Die stimmberechtigten Mitglieder sind in ihren Entscheidungen unabhängig.

Ombudsperson
Die Ombudsperson hört die Betroffenen an, sichtet fallbezogene Unterlagen und recherchiert zum Sachverhalt in öffentlichen und kirchlichen Archiven. Zur Recherche gehört mit Einverständnis des Betroffenen auch die Einsicht in die kirchlichen Personalunterlagen sowie die Anforderung von Stasi-Unterlagen gem. § 21 Abs. 1 Ziff. 1 des StUG. Auf der Basis der ihr zur Verfügungen stehenden Unterlagen und der Gespräche mit den Betroffenen erstellt die Ombudsperson ein Fall-Dossier, in dem der Fall aus den Quellen und die Anerkennungserwartungen des/der Betroffenen dokumentiert sind.
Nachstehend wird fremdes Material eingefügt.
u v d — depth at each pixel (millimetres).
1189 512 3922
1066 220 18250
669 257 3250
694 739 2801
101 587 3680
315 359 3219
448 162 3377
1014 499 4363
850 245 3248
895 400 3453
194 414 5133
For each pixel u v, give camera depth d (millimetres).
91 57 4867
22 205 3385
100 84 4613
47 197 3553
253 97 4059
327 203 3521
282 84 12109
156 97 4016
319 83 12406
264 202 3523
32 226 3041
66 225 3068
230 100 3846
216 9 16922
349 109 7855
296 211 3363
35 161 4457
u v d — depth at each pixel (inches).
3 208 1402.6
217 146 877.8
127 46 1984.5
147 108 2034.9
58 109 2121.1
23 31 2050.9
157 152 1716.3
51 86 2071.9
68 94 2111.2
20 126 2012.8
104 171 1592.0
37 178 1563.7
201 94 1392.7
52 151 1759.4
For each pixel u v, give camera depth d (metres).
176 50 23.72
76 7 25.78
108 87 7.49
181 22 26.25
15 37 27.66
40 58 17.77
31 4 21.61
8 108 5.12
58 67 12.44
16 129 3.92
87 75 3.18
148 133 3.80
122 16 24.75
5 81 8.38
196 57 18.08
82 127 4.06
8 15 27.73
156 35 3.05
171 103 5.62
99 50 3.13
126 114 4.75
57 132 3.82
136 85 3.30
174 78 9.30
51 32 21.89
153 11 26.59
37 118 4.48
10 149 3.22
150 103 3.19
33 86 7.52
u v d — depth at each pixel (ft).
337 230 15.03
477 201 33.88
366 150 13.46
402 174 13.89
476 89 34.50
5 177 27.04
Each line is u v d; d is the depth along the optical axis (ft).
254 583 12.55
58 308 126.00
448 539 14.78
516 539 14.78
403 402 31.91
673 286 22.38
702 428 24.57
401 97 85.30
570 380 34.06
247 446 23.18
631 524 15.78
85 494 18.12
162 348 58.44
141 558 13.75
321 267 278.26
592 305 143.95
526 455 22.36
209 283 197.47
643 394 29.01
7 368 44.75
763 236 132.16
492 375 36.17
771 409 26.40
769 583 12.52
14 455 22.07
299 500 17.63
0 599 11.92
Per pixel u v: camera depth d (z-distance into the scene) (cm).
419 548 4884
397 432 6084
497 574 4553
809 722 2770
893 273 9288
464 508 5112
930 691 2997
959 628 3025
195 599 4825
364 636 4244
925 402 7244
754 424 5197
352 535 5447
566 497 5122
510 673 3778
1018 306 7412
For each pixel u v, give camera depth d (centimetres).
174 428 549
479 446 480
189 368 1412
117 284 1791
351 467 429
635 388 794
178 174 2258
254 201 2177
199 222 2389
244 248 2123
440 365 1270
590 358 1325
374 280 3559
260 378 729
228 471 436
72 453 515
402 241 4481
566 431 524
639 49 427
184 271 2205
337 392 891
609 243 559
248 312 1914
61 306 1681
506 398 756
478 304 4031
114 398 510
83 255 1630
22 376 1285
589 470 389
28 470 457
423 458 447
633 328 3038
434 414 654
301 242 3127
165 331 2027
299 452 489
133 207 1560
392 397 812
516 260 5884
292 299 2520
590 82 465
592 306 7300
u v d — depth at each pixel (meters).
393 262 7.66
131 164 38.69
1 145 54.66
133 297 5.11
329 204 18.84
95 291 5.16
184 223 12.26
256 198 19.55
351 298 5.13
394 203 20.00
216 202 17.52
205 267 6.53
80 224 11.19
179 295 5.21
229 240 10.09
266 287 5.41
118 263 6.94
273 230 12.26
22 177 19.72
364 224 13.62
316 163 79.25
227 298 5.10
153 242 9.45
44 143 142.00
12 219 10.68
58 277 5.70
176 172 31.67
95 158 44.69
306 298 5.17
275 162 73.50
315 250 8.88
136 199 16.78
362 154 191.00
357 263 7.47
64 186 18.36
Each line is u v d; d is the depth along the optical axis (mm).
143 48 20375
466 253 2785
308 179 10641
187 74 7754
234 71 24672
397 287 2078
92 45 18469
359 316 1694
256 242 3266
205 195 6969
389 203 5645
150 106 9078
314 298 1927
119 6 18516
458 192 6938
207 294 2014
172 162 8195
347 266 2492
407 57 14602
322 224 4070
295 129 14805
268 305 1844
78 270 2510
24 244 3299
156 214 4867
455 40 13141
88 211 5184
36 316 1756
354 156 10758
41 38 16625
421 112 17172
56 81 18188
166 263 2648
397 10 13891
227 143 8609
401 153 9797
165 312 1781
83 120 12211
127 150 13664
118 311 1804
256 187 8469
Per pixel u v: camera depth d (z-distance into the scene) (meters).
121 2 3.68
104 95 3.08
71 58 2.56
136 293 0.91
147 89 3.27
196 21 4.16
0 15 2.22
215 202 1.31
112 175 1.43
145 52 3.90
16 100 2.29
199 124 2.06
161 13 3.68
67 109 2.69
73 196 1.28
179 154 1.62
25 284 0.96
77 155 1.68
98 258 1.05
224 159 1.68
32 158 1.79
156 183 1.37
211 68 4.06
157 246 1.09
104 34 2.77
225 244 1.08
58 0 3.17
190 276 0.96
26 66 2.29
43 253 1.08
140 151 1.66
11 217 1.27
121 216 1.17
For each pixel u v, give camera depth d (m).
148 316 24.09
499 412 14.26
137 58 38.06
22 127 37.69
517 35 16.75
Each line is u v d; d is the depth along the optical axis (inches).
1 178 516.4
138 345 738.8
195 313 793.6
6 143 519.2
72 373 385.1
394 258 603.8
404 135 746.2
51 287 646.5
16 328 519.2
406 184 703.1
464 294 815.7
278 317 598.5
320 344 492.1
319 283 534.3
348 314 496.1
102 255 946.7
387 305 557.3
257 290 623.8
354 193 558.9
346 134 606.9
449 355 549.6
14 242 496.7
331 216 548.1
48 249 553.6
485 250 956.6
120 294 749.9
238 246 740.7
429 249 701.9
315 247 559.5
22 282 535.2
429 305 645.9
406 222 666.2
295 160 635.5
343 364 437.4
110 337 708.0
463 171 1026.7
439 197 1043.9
Dem Dossier werden einschlägige Belege aus den vorhandenen Unterlagen und Akten beigefügt. Alle Verfahrensschritte erfolgen im Einvernehmen mit den Betroffenen. Sollte die Einsichtnahme in Personalunterlagen sowie die Anfrage betr. der Stasi-Unterlagen vom Betroffenen nicht genehmigt worden sein, ist dieses unter Nennung der entsprechenden Begründung im Bericht zu vermerken.

Anträge können bis 30. April 2023 gestellt werden.

Anerkennungsausschuss
Der Anerkennungsausschuss wird auf Initiative der Ombudsperson tätig. Die Ombudsperson übergibt dem Anerkennungsausschuss den gefertigten Bericht mit der Bitte um Eröffnung eines Anerkennungsverfahrens. Der Anerkennungsausschuss entscheidet nach Auswertung des Berichtes über die Durchführung des Anerkennungsverfahrens. Zu den Beratungen kann die Ombudsperson hinzugezogen werden. Die Sitzungen finden unter Ausschluss der Öffentlichkeit statt. Beschlüsse werden mit 2/3-Mehrheit gefasst.

Formen der Anerkennung können sein:

  • Feststellung des Unrechts bzw. der Unrechtserfahrung
  • einmalige Anerkennungsleistung
  • öffentliche Anerkennung und Würdigung

Für das Anerkennungsverfahren wurde im Haushalt ein Budget in Höhe von 500.000 Euro eingestellt. Dieser Finanzrahmen orientiert sich an vergleichbaren Verfahren.

Der Anerkennungsausschuss schließt im Auftrag der Landeskirche mit der/dem Betroffenen eine individuelle Anerkennungsvereinbarung. Diese ist endgültig und enthält neben der Sachverhaltsschilderung und einer Darstellung der damit verbundenen Folgen für die/den Betroffene/n die Erklärung, dass beide Seiten in dieser Angelegenheit auf rechtliche Auseinandersetzungen verzichten.